State Firms No Longer Prime Clients of Banks

1:09:18 PM | 6/23/2006

Credit balance to state owned enterprises (SOEs) in Vietnam’s capital of Hanoi is sharply sliding, totaling some VND41.5 trillion (US$2.6 billion) so far, accounting for nearly 41 per cent of the total lending balance compared to the 2005-end’s figure of VND42.17 trillion ($2.7 billion) and 47.6 per cent respectively at a time when commercial banks are worrying over liquidity of SOEs.
 
In performance reports in the first half, almost all commercial banks pointed out that their prime clients are private companies, particularly small and medium enterprises (SMEs) while no banks put their credit priorities on SOEs.
 
Only several years ago, SOEs were the prime clients of banks when the lending balance to SOEs made up 70-80 per cent of the total lending balance of state-run banks however since 2004 the situation has changed.
 
Amidst robust international integration, that SOEs have increasingly exposed their restrictions, weaknesses have made banks hesitant to consider lending to SOEs.
 
A recent credit analysis and categorization seminar conducted by the central bank’s Credit Information Center (CIC) in mid-April released some gloomy economic figures of 5,199 SOEs which had financial statements in 2004.
 
Namely, SOEs being graded good points from AAA to BBB accounted for 17.1 per cent in 2003 and 18 per cent in 2004 (foreign invested enterprises (FIEs) with good scores made up 44.1 per cent and 45.4 per cent and limited company and joint stock companies were 31.2-27.6 per cent).

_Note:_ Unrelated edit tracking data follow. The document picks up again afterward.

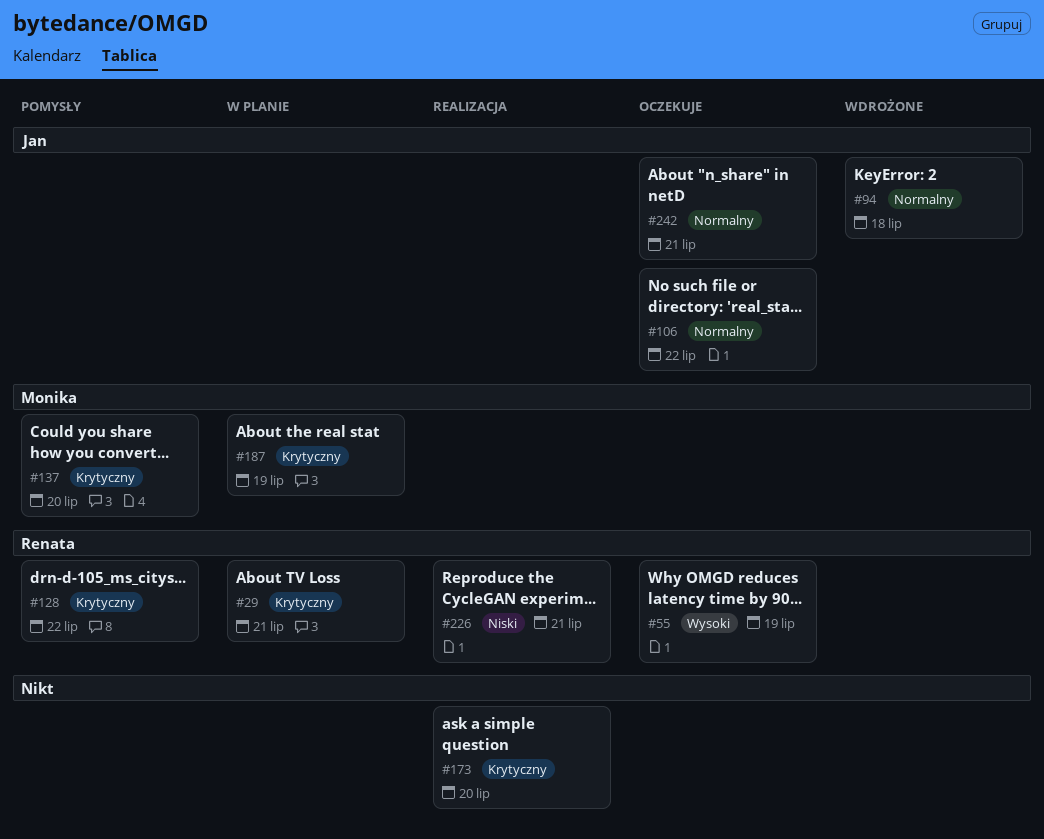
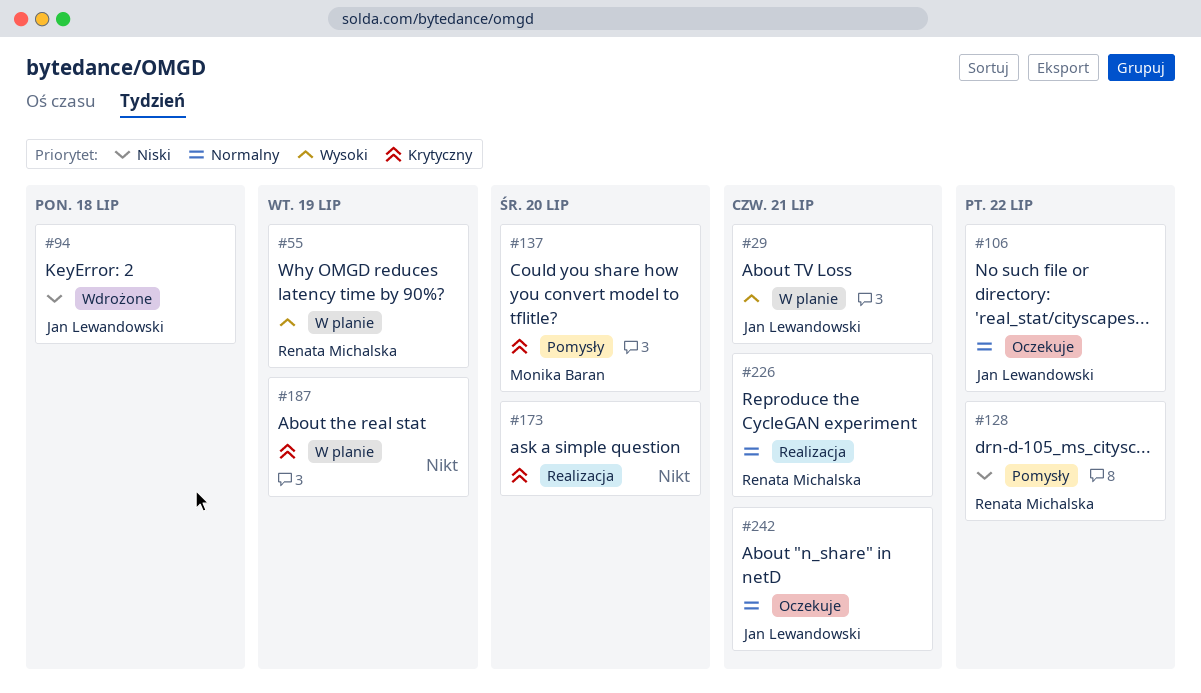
#29, owner: Renata Michalska -> Jan Lewandowski
#29, priority: Krytyczny -> Wysoki
#55, status: Oczekuje -> W planie
#94, priority: Normalny -> Niski
#128, priority: Krytyczny -> Niski
#187, owner: Monika Baran -> none
#226, priority: Niski -> Normalny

SOEs being ranked with average or bad scores of from BB to C accounted fro 55.9 per cent in 2003 and 54.6 per cent in 2004.  
 
According to CIC, state run firms are the most inefficiently-performing businesses. “SOEs owe banks much, have weak financial capacity, low profitability, high risks,” said CIC.
 
All theses led to high credit risks whereby many SOEs lose the trust of many banks. Although not turning away from SOEs, banks now cautiously consider lending to SOEs.
 
The Hanoi Housing Development Bank (Habubank) said that the bank is cautious to develop credit to SOEs because these state borrowers have no assets or insufficient assets to secure their bank loans.”
 
Banks trust can also be used as a tool to measure the efficiency of businesses by. That banks are hesitant to lend to SOEs should prompt stronger rearrangement and reform of the state run firms.